Amore coughed but didn’t stray. She winced at the sharp pebbles digging into her coat and carried on. She honed her focus. She needed to get Cobalt home. Nothing else mattered.

“But of course a saccharine whore like you would be blinded by emotion. Willing to risk everything you hold dear for one meaningless life.” The umbrum’s face pressed close to Amore’s. “Was it worth it?

She thought of Cobalt’s family. Imagined seeing their relieved faces when he arrived home. Or the closure they would have from at least being able to send him off.

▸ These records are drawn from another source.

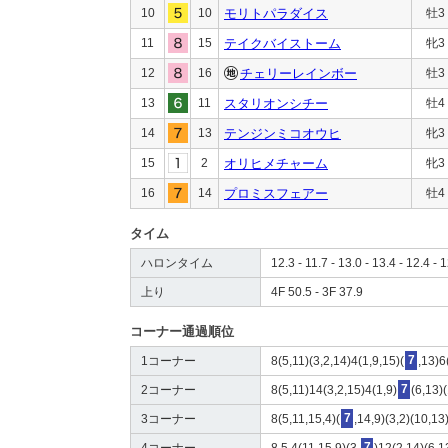
10
10
モリトパラダイス
牡3
11
15
テイクバイストーム
牝3
12
16
チェリーレインボー
牡3
13
11
スタリオンシチー
牡4
14
13
テンジンミコオウヒ
牝3
15
2
オリヒメチャーム
牝3
16
14
プロミスフェアー
牡4
タイム
ハロンタイム
12.3 - 11.7 - 13.0 - 13.4 - 12.4 - 1
上り
4F 50.5 - 3F 37.9
コーナー通過順位
1コーナー
8(5,11)(3,2,14)4(1,9,15)(
7
,13)6
2コーナー
8(5,11)14(3,2,15)4(1,9)
7
(6,13)
3コーナー
8(5,11,15,4)(
7
,14,9)(3,2)(10,13
4コーナー
8,5,4(11,15,9)(3,
7
)12(2,14)(6,1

“And look at you now. Broken. Powerless. Alone. Couldn’t even save the one you risked everything for. And now you’re at our mercy.” A vast chorus of moans and whispers closed in from higher up.

She thought of Citrine Star and Primrose and everypony in the Empire. Every face she had sworn to protect. Every promise she would break if she stopped now.

“It will take some time for us to recover enough for another attack, but with you out of the way?” The umbrum’s grin split its face in half. “Nothing will stop us. Your home is ours for the reaping. Just as you reaped ours.”

She thought of her own parents. How proud they would have been of what she’d built. How much they’d believed in her. How disappointed they would have been if it ended like this.

“Of course, even if you hadn’t removed yourself from the equation, our plan was already too far along. It was sealed from the moment that oaf fell for our trap.” Dark appendages manifested from everywhere, inching closer.

She reached Cobalt. Pulling him into a maternal embrace, she thought lastly of the Crystal Heart. The connection that she didn’t fully grasp but nevertheless cherished. Her duty to help the relic protect everyone. Her reliance on it to be her guide in the darkest hours. She called to it in a silent plea, for that was all she could do.

“Face it,” the umbrum spat. “You have failed!” The horde of shadow-beasts descended on her.

But they were too late.

An intense blue flash detonated around her. It rang through the abyss, suffocating all noise in a blissful choir. She saw not what became of the umbrum. All of her attention was on holding her friend close and allowing the Crystal Heart’s warmth to envelop them like a fresh blanket. The ringing in her ears intensified, rising to a deafening pitch. For an eternal moment, she couldn’t tell whether she was alive or dead.

Her entire body loosened, and exhaustion punched through her a thousandfold. The light swallowed her whole, and she fell asleep in its cradle.